EDWARD W. MAINE is a full-time lecturer in the Department of Liberal Studies at California State University, Fullerton. He received his Ph.D. in Philosophy from Claremont Graduate University in 1987. His publications have appeared in The Journal of Value Inquiry, and Philosophical Investigations. He is author (with David Adams) of Business Ethics for the Twenty-first Century (McGraw Hill, 1998).
MARK MALISA teaches at The College of Saint Rose in Albany, New York. He is the author of (Anti) Narcissisms and (anti) capitalisms: Education and human nature in the works of Mahatma Gandhi, Malcolm X, Nelson Mandela, and Jurgen Habermas (2010) and Out of these ashes: the quest for utopia in critical theory and critical pedagogy (2009). He is currently working on a project related to conscientious objection.
DARRIN M. McMAHON is the Ben Weider Professor of History at Florida State University. Educated at the University of California, Berkeley and Yale, McMahon is the author Happiness: A History (2006), which has been translated into thirteen languages, and was awarded Best Books of the Year honors for 2006 by the New York Times, The Washington Post, the Library Journal, and Slate Magazine. His books include Enemies of the Enlightenment: The French Counter-Enlightenment and the Making of Modernity (2001). Currently he is completing a history of the idea of genius in Western thought (forthcoming 2013), and co-editing with Samuel Moyn, Rethinking European Intellectual History: New Perspectives and Appraisals (forthcoming, 2013). Professor McMahon writes frequently in the Wall Street Journal, the Boston Globe, and the New York Times.

· · · · · · ·

▶ _YOUR OBJECTIVE_:
Answer from the contributor notes:
(a) In what year did Edward W. Maine receive his Ph.D. in Philosophy?
(b) Where does Mark Malisa teach?
(c) Into how many languages has Happiness: A History been translated?
The items that come next are separate material with no connection to the contributor notes.

▶ _RECORDS SUPPLIED_:
· · · · · · ·

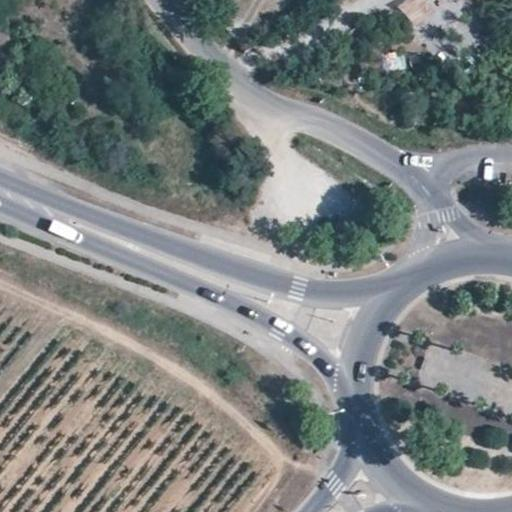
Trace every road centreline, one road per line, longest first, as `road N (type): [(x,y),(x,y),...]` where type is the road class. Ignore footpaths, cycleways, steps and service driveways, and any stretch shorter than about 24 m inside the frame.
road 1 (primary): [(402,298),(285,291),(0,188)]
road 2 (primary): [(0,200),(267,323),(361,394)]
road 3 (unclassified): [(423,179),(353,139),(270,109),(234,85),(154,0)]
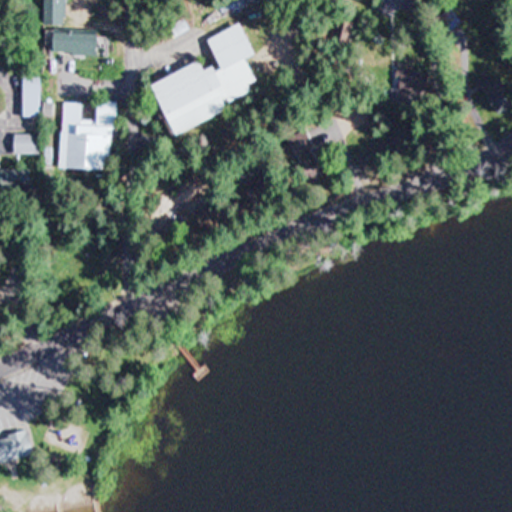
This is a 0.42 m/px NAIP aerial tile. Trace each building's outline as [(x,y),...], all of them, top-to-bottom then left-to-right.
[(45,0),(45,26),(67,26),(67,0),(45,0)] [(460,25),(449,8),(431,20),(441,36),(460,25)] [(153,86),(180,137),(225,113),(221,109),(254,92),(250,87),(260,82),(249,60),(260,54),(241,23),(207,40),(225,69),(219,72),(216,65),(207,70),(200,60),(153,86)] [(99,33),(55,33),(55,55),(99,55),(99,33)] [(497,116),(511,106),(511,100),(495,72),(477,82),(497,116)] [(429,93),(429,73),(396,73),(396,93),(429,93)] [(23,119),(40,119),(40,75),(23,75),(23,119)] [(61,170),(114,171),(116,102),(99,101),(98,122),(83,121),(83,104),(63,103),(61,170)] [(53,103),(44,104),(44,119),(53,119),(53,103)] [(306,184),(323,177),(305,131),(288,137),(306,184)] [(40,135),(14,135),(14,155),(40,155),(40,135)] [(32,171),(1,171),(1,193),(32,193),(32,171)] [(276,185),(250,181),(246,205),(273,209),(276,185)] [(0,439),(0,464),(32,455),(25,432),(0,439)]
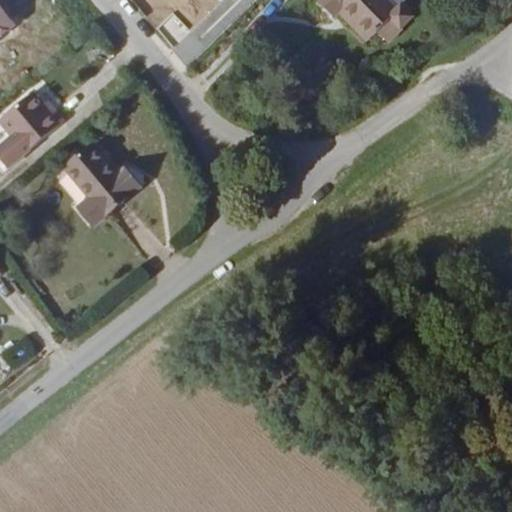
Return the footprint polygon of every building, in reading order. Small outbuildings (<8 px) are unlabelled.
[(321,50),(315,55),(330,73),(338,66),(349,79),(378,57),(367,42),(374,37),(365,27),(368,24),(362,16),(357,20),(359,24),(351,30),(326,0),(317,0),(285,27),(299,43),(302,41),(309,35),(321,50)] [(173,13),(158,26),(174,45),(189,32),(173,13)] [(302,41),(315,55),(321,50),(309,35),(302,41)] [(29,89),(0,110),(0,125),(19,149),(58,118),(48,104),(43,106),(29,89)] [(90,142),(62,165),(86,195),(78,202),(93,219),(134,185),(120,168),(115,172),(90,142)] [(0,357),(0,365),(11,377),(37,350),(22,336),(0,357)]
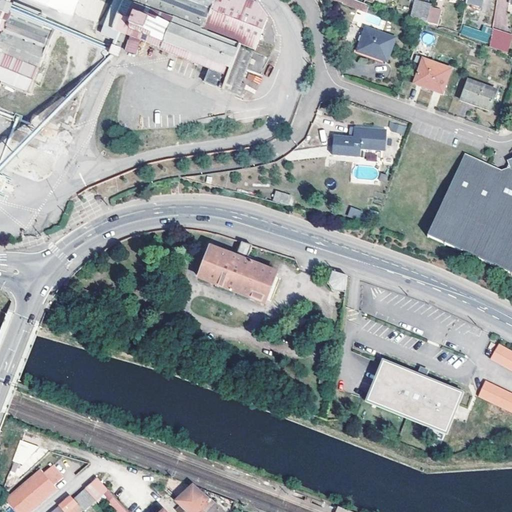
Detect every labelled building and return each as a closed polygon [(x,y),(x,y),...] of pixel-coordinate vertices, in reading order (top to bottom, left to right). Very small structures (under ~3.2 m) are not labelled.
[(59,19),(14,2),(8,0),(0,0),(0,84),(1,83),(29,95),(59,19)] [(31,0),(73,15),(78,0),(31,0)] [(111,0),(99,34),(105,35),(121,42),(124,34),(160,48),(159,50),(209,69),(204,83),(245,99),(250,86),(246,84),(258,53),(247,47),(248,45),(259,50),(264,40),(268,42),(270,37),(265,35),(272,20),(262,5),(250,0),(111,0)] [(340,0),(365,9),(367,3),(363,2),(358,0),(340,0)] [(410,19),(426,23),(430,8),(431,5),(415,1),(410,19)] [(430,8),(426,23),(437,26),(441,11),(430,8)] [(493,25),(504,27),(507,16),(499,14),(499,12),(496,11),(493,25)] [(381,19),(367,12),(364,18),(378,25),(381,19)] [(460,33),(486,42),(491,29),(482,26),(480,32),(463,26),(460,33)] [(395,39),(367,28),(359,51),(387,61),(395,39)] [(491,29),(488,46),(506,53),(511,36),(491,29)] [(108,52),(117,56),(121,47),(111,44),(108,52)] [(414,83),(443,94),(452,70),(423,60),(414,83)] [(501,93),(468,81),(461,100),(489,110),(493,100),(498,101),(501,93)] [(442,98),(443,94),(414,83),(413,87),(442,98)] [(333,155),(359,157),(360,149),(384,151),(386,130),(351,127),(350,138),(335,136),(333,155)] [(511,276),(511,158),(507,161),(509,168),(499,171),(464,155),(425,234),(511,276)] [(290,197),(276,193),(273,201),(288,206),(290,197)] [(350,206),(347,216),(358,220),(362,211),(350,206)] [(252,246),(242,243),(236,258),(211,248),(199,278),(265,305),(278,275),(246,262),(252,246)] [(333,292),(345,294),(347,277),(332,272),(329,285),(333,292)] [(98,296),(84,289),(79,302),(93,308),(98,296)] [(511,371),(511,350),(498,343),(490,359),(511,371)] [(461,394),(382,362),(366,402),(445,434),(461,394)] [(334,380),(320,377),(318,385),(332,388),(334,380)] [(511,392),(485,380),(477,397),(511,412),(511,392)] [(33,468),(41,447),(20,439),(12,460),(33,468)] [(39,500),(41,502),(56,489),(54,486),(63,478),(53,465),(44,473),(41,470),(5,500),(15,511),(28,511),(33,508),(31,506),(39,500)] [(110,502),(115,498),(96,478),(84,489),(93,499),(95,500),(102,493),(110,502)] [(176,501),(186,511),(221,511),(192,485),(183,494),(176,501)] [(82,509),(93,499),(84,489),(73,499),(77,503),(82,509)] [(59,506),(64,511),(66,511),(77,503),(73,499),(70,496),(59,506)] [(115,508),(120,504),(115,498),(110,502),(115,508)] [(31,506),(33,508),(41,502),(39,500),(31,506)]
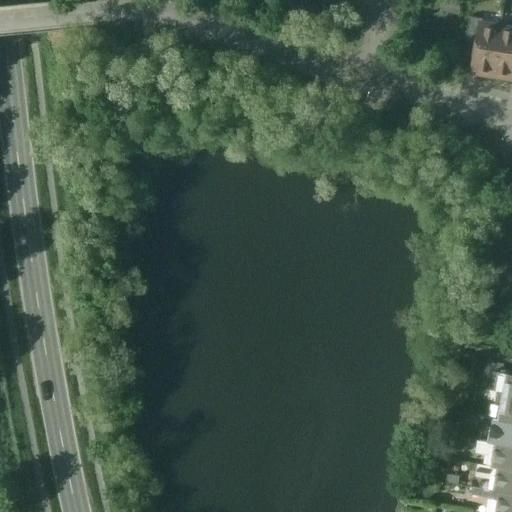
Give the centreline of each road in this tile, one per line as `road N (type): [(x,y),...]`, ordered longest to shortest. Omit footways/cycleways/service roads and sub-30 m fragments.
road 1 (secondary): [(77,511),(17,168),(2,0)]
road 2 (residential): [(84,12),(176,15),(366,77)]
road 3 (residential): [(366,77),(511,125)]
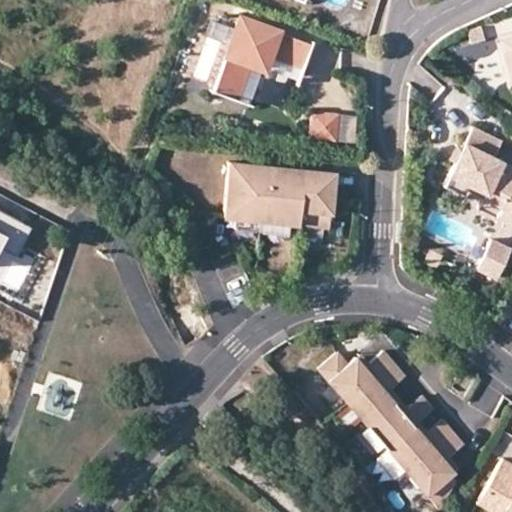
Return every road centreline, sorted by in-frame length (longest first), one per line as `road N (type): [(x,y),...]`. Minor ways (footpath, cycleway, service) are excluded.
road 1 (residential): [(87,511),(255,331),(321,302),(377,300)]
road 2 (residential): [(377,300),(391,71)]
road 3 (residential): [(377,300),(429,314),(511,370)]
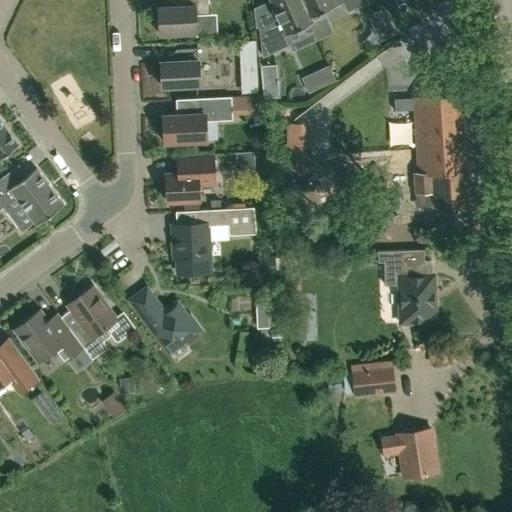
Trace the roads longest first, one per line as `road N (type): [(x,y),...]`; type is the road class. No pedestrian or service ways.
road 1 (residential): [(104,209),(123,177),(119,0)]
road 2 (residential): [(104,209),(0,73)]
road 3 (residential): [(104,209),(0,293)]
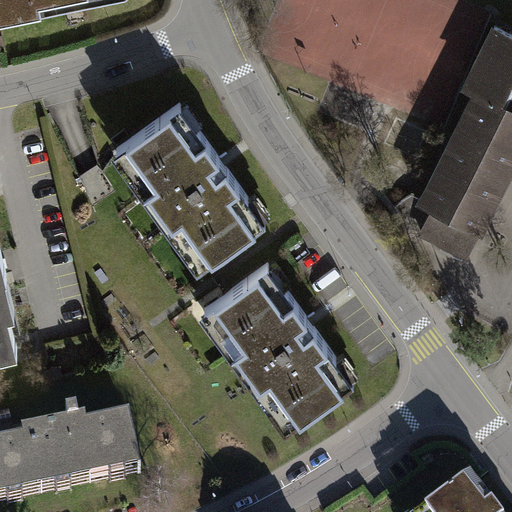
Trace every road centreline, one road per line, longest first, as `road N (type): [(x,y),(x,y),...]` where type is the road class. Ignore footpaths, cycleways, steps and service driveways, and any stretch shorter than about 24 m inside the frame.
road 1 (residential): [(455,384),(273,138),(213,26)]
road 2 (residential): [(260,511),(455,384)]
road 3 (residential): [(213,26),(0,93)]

· · · · · · ·

▶ _TASK OUTPUT_:
(a) 1987
(b) The College of Saint Rose in Albany, New York
(c) Thirteen